How to be a good interviewer: 12 tips from hiring experts

Productive interviewing is a company's first line of defense against poor hires. According to a study by CareerBuilder, nearly 3/4 of employers say they have hired the wrong person for a position in the past. Doing so is costly in terms of lost efficiency and replacement efforts, but it can also create a ripple effect of poor performance and disengagement throughout your company.

An interview provides a valuable, albeit short, window for assessing a potential employee for talent, character, and cultural fit. With strong interview acumen, you can identify the underlying truths behind a candidate's well-rehearsed answers and determine if they are truly a fit for the position and your company. But you're not the only one who benefits from becoming a better interviewer. Positive interview experiences are also important for boosting candidate experience, and increasing the chances that a desirable candidate eventually accepts a job offer with your company.

Interviewing is both an art, in that it requires adaptation and improvisation, and a science, in that there are concrete steps you can take to improve your communication and critical-thinking skills to be more effective. Follow the twelve tips below from hiring managers, CEOs, and other experts to become a stronger, more insightful interviewer.

1. Stay organized

When you're hiring for multiple positions and evaluating many candidates, it can be complicated to juggle the input from various sources. Keep all of your data well organized so that you can eliminate confusion and keep everyone on the same page.

With a company of 140 employees across five countries and growing fast, Sarah Tait's People Ops team at Branch needs to be extremely coordinated when conducting candidate interviews. To do that, Branch emphasizes communication through pre-interview huddles with the hiring committee and post-interview recaps (after all data has been entered into their ATS, to maintain objectivity).

“The bigger that we got, the more variability existed,” says Sarah Tait, Head of People Ops. In response, her team created interviewing guides with example questions, and concrete grading rubrics for evaluating applicants for technical jobs, like computer engineers. A prepared interview evaluation form can help you stay organized and maintain a uniform framework throughout the interview process.

An ATS should serve as your single source of truth — capturing candidate information across the entire applicant lifecycle, as well as enabling your interviewers and hiring managers to submit feedback seamlessly.
+++++
* _Task instructions_
a: Answer these from the interviewing tips article:
(i) According to the CareerBuilder study, what share of employers say they have hired the wrong person for a position?
(ii) How many employees does Branch have, and across how many countries?
(iii) What should an ATS serve as?
b: Reproduce the interviewing tips article word for word from "An ATS should" up to and including "submit feedback seamlessly.".

* _Material_
+++++
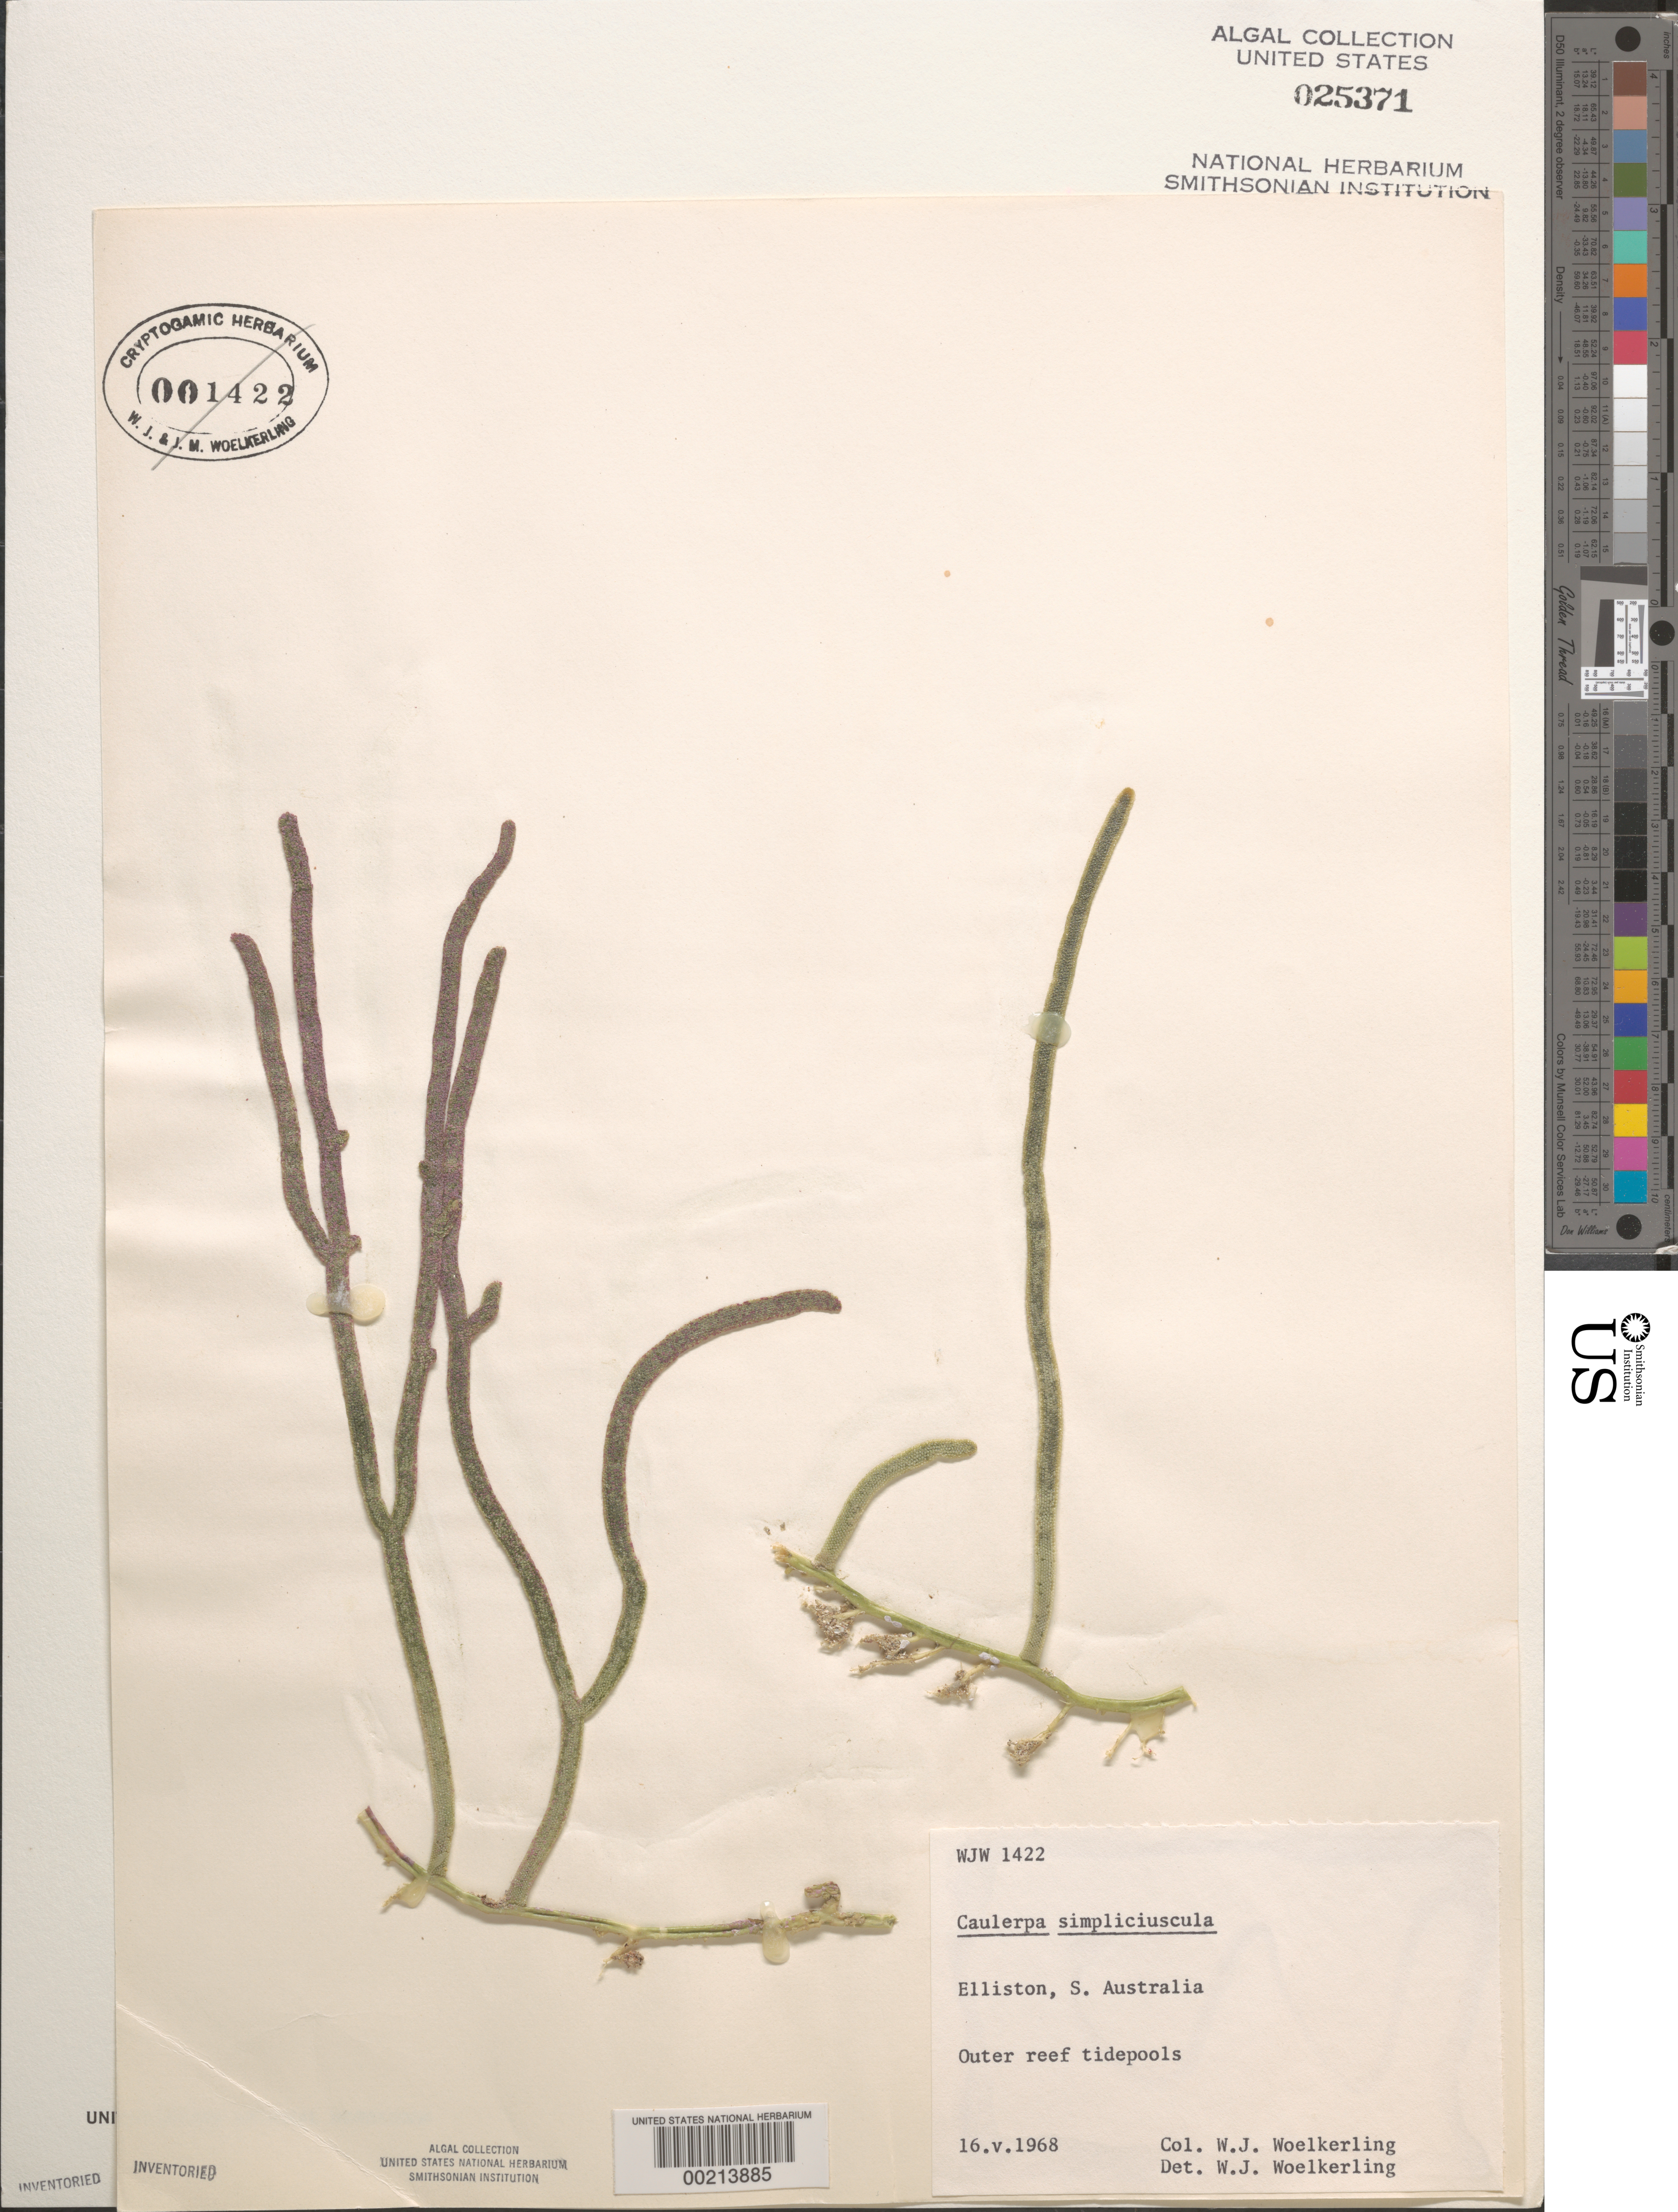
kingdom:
+++++
* _The answers_
a:
(i) Nearly 3/4
(ii) 140 employees across five countries
(iii) Your single source of truth

b:
An ATS should serve as your single source of truth — capturing candidate information across the entire applicant lifecycle, as well as enabling your interviewers and hiring managers to submit feedback seamlessly.